What to do: Lines from the line with "Se trata de" to the line with "Los objetos interactor, según" in the entries below, and only those, must be output exactly, with both ends included.

Information:
= = = = =
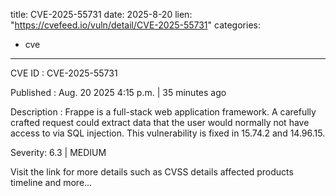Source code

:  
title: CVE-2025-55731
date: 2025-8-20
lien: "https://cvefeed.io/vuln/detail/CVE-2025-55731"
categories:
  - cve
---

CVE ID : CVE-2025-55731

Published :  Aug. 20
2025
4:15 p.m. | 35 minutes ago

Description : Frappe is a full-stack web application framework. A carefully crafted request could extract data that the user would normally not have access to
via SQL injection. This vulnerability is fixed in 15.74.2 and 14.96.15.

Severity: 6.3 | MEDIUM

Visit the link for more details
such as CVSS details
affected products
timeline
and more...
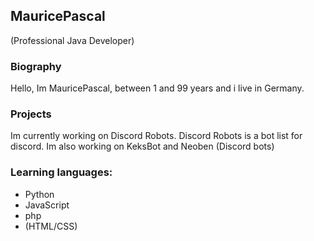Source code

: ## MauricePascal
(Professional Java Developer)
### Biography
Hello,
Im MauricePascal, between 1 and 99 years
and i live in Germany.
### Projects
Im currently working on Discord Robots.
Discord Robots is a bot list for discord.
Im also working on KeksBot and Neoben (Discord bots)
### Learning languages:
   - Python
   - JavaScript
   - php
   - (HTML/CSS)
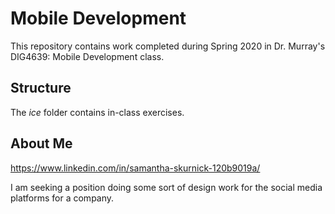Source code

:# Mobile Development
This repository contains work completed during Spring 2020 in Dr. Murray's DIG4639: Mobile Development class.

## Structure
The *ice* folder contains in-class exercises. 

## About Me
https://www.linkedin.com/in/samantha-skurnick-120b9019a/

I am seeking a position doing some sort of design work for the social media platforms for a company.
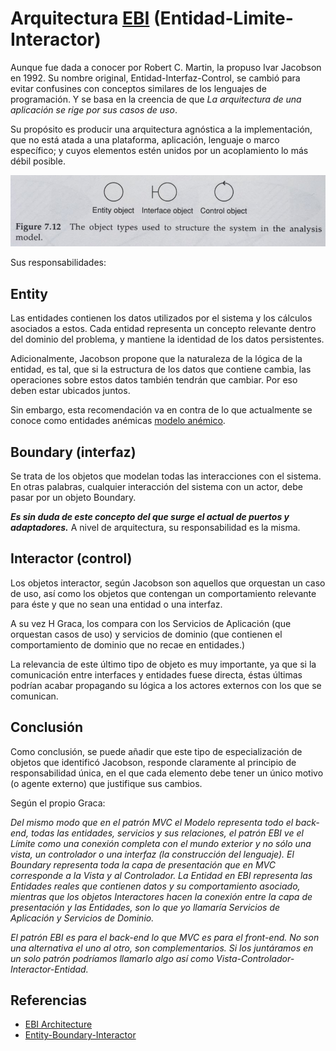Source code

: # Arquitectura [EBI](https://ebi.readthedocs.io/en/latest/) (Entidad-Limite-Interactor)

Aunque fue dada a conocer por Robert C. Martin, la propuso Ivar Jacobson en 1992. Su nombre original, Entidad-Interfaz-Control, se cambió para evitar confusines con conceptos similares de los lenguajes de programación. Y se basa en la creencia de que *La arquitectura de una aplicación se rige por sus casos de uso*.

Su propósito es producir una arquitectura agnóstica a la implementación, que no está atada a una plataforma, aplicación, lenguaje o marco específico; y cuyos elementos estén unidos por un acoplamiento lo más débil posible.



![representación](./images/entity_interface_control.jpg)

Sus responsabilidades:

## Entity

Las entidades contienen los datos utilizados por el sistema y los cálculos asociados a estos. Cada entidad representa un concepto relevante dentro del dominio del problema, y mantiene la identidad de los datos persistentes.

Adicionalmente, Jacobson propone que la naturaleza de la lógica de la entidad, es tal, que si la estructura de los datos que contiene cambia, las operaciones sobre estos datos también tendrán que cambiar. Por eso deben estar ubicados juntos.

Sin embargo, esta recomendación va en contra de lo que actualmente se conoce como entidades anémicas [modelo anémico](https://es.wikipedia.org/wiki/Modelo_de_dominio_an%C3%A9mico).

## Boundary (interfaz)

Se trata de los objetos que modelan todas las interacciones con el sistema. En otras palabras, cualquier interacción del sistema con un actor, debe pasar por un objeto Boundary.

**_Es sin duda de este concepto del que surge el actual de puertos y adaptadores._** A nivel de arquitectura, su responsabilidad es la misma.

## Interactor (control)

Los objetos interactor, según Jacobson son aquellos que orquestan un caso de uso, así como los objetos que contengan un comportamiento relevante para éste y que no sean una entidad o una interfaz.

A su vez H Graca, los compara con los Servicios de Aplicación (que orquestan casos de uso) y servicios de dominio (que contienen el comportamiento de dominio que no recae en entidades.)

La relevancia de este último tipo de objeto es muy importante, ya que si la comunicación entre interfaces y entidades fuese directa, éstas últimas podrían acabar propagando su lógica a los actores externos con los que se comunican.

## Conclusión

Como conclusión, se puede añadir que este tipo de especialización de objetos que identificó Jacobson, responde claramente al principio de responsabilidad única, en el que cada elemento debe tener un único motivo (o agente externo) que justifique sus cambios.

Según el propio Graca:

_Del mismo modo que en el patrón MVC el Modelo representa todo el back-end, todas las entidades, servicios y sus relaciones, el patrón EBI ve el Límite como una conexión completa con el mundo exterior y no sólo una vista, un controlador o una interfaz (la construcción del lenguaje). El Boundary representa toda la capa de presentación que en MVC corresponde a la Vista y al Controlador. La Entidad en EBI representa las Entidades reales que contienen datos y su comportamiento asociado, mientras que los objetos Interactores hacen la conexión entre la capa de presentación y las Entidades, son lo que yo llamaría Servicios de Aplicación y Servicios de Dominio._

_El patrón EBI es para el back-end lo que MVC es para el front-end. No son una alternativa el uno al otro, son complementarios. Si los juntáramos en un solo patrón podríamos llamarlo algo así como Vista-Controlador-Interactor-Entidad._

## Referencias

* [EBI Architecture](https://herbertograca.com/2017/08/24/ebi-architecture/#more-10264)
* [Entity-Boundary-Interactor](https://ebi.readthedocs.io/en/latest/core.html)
= = = = =
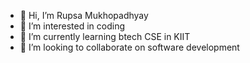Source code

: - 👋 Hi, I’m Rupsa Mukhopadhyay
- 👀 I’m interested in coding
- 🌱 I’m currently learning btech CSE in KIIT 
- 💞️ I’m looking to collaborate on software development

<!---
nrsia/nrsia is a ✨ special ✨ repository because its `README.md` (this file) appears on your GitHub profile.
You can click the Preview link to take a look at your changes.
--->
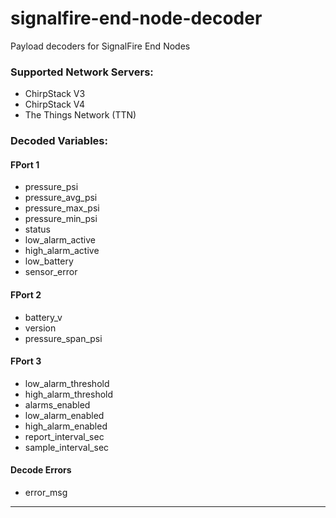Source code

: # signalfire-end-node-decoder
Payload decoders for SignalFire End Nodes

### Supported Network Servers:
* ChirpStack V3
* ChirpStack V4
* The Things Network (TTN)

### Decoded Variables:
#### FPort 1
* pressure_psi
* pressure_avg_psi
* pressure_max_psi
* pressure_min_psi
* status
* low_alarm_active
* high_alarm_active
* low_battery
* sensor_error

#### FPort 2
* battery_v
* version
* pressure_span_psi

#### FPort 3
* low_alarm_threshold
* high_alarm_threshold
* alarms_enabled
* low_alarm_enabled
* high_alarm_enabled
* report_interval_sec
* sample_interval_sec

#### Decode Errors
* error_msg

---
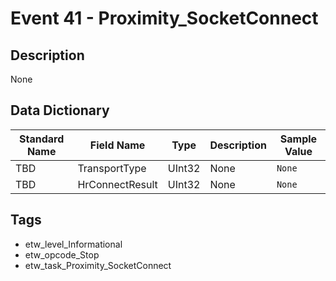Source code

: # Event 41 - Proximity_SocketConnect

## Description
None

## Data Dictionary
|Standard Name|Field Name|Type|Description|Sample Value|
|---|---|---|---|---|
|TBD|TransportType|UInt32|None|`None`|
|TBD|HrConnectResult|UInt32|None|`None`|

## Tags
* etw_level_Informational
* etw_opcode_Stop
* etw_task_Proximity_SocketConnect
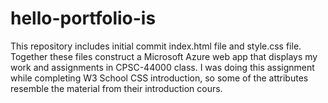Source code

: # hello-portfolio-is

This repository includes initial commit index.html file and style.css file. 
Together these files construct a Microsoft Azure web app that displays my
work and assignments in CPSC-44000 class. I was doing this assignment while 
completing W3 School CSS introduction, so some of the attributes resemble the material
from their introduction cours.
= = = = =
Answer space:
Se trata de los objetos que modelan todas las interacciones con el sistema. En otras palabras, cualquier interacción del sistema con un actor, debe pasar por un objeto Boundary.

**_Es sin duda de este concepto del que surge el actual de puertos y adaptadores._** A nivel de arquitectura, su responsabilidad es la misma.

## Interactor (control)

Los objetos interactor, según Jacobson son aquellos que orquestan un caso de uso, así como los objetos que contengan un comportamiento relevante para éste y que no sean una entidad o una interfaz.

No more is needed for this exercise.